California Bill Would Change Criminal Marijuana Records for 100,000 People

California legalized adult use marijuana last year and launched recreational sales on January 1, 2018. The dawn of the new industry is bitter-sweet for many, who live with the burden of a criminal record for acts that are no longer a crime. A new state bill would change all that, erasing criminal marijuana records for an estimated 100,000 people.

The bill was introduced by Assemblyman Rob Bonta on Tuesday.

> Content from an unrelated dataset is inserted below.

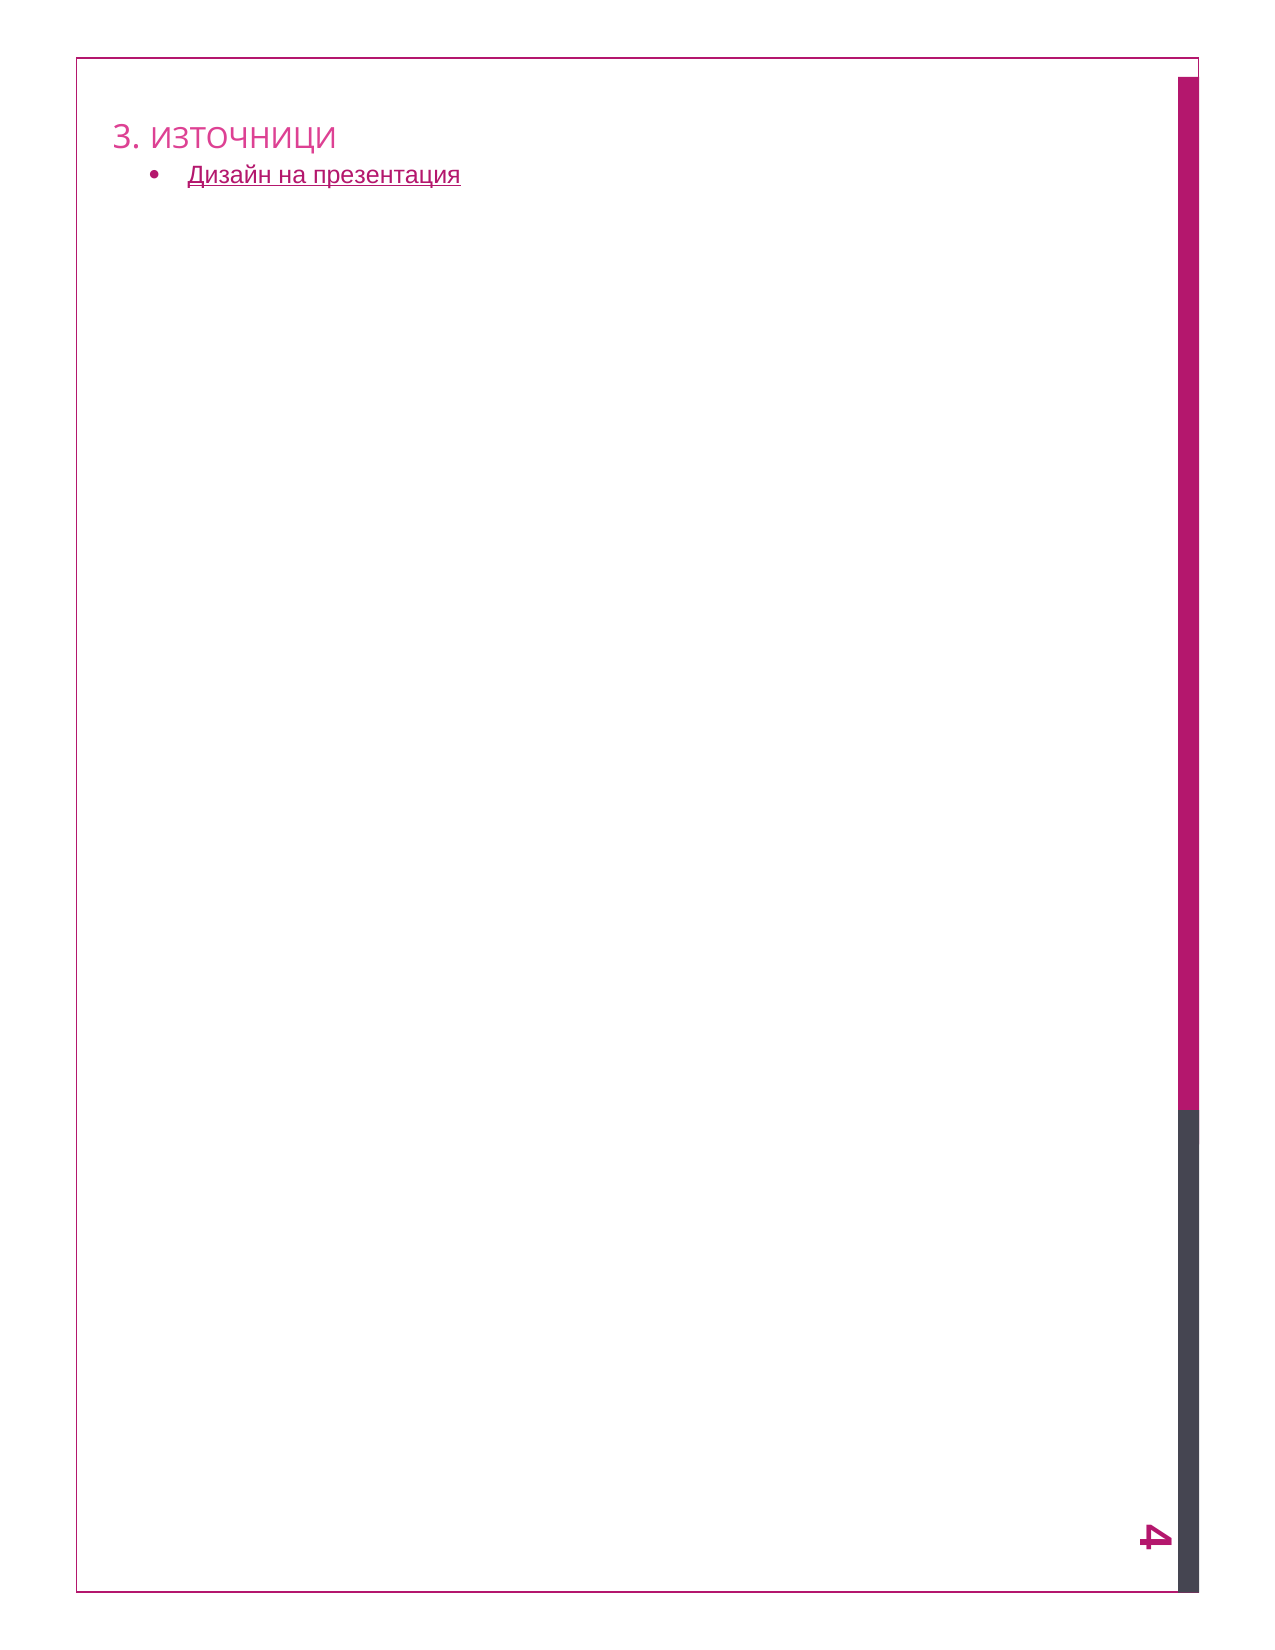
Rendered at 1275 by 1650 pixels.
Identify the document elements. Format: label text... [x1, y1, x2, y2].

list Дизайн на презентация [150, 158, 1162, 189]
subtitle Източници [112, 112, 1162, 158]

It goes a step further than California's current law that allows people with marijuana convictions to have their records expunged if they initiate the process themselves by requiring country courts to begin automatically expunging eligible records.

The problem with the old law, says Bonta, is most people with criminal drug records are either unaware of the law or lack the means to initiate the complicated and costly process of having their convictions expunged.

Only around 5,000 people have applied to change their criminal records since the option became available last year – evidence that the system is not working for the estimated 100,000 state residents whose lives are stunted due to marijuana-related drug convictions.

Bonta says his bill would give these people “the fresh start they're entitled to.”

A separate bill introduced in California last year would help protect California's marijuana industry from the federal government by preventing local law enforcement from cooperating with federal efforts to crack down on state-legal growers and retailers. Assemblyman Reggie Jones-Sawyer, who introduced the bill last year, aims to move the bill forward during the current legislative session.